À chaque étape de fabrication, du choix des composants jusqu’aux produits finis, les produits Pampers sont évalués et testés afin de garantir leur sécurité. Pampers s’appuie sur la directive européenne sur la sécurité générale des produits. Mais la marque a fait le choix d’appliquer volontairement les réglementation les plus strictes comme la directive cosmétique, qui réglemente l’utilisation des 26 allergènes. Les couches Pampers n’en contiennent pas. Enfin, Pampers a pris la décision de bannir de ses produits plus de 550 ingrédients complémentaires pointés par REACH, règlement européen qui sécurise la fabrication et l’utilisation des substances chimiques dans l’industrie européenne.
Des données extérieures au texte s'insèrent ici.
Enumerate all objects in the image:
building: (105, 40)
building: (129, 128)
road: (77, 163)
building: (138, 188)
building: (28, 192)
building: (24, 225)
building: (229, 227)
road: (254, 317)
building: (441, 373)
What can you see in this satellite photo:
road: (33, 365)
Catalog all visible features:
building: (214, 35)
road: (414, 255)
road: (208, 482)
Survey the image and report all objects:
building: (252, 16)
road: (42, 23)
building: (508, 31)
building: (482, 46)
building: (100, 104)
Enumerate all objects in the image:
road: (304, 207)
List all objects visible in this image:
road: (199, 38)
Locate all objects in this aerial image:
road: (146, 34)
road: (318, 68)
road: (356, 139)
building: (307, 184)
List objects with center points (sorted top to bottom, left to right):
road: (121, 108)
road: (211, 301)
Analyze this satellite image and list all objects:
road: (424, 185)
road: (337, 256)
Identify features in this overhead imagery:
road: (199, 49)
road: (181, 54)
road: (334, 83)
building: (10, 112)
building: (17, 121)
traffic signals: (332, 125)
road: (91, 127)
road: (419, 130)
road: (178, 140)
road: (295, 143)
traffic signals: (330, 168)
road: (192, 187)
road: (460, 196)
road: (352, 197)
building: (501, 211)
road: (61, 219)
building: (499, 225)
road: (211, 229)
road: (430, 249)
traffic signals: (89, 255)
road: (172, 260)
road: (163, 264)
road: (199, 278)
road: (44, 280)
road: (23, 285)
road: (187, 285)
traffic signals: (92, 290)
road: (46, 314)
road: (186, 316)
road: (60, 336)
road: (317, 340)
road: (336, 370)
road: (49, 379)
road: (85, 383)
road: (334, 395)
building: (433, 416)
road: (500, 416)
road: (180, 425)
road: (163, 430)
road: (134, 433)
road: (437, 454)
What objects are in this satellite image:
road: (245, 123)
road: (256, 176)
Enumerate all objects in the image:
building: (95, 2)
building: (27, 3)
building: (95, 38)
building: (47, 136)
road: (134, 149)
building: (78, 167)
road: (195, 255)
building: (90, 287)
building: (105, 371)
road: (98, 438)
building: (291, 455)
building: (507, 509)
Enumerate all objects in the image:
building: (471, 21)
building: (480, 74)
Réglementation et Transparence
Dans un avis publié ce 22 décembre 2020, l'Agence nationale de sécurité sanitaire de l'alimentation, de l'environnement et du travail (Anses) propose, dans le cadre de la réglementation européenne des produits chimiques REACH, de restreindre à toute l'Union européenne les substances chimiques des couches jetables destinées aux bébés de 0 à 3 ans. Cette proposition "consiste à limiter au maximum la présence dans ces articles de près de 200 substances dont les hydrocarbures aromatiques polycycliques (HAP), dioxines, furanes, PCB et formaldéhyde", précise l'Anses. Elle fixe par conséquent des concentrations de seuils à ne pas dépasser et propose d'appliquer "une méthode d'analyse des couches qui devra être harmonisée au niveau européen pour rechercher ces substances".
Bien que ces produits chimiques soient interdits en Europe depuis plusieurs années, aucune réglementation sur la composition des couches jetables n'est aujourd'hui en vigueur. Aucune réglementation signifie aucune obligation pour les entreprises d'intégrer la composition exacte sur le produit en question : « Aucun paquet de couche ne présente la composition. Il est écrit qu'on peut la consulter sur leur site Internet. Je suis allé consulter, et j'ai pu constater que cela n'avait rien à voir avec ce qu'on appelle une «composition de produit». C'est très opaque. C'est un article marketing qui parle de «lingettes». Sur le site internet de Pampers, on constate en effet un schéma sommaire, suivi du détail de la composition de chaque partie, mais sans description exacte. L'utilisation de chaque composant est simplement justifiée par un témoignage de «professeur», ou par des exemples d'utilisation dans d'autres produits.
Alternatives et Initiatives Éco-Responsables
Il existe de plus en plus de marques de couches engagées, dont la composition ultra safe et la transparence sont leurs priorités. C’est le cas notamment de la marque française éco-responsable Les Petits Culottés, qui affiche sur son site internet des rapports toxicologiques plusieurs fois par an pour les couches afin d’écarter la présence de composants toxiques, substances nocives et perturbateurs endocriniens.
Pampers a créé la première filière de recyclage de couches au monde en Italie. Installée à Trévise en Italie, une usine récupère les couches préalablement amenées par des parents vers des points de collecte spécifiques répartis dans la ville. Le polyéthylène ou le polypropylène peuvent par exemple servir à faire des tables ou des vêtements.
Trois fabricants de couches pour bébé, appartenant au groupe Naturopera, lancent une pétition pour demander au gouvernement une réduction de la TVA à 5,5% sur les couches écolos. En effet, les marques bio Tidoo, Libellys, et Carryboo, vendues dans les réseaux de distribution bio, en pharmacie ou en grande surface, rappellent qu'il s'agit d'un produit "de première nécessité", et souhaitent que ces couches soient accessibles au plus grand nombre de parents.